Directions:
What is the number of lines in the records below holding the string "shoulder"? Reply with it and nothing else.

Excerpted data:
************

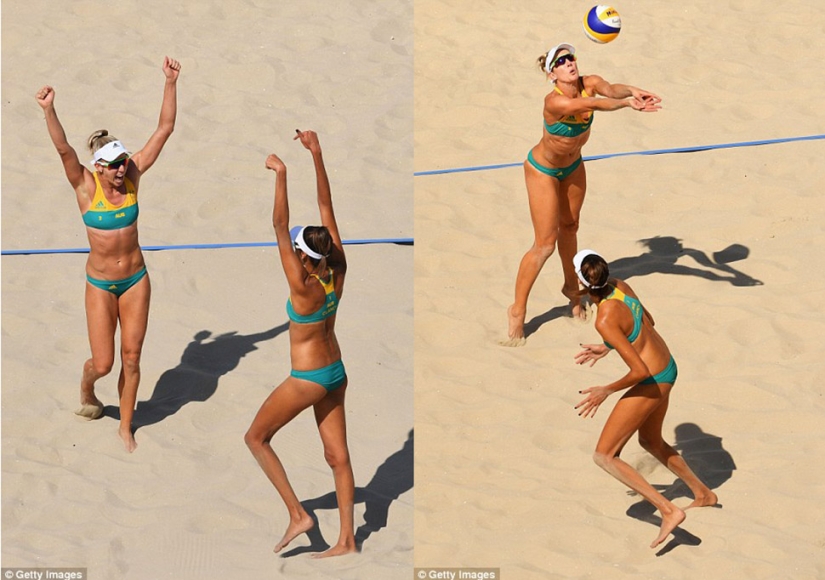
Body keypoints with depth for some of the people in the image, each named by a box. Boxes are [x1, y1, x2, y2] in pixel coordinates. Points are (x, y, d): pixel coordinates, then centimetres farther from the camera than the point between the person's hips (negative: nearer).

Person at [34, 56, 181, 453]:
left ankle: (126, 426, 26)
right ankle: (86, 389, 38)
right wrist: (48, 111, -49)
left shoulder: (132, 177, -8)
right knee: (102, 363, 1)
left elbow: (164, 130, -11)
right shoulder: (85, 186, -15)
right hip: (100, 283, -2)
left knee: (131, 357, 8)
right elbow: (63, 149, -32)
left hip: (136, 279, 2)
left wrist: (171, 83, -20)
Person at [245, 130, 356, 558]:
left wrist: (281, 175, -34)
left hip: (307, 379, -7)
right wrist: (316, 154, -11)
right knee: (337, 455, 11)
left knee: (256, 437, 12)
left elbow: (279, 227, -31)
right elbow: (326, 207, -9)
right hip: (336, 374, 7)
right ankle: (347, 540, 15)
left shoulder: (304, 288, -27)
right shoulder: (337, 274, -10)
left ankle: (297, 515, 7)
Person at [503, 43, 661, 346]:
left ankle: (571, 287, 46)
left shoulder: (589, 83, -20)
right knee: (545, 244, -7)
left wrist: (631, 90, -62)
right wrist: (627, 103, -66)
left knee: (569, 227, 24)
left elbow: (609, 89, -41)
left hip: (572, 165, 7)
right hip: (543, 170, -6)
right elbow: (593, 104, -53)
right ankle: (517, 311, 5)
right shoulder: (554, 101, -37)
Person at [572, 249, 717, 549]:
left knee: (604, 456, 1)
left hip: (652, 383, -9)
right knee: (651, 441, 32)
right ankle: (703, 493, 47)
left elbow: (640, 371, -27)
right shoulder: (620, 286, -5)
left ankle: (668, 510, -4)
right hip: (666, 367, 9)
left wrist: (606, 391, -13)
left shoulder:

************

The answer:
8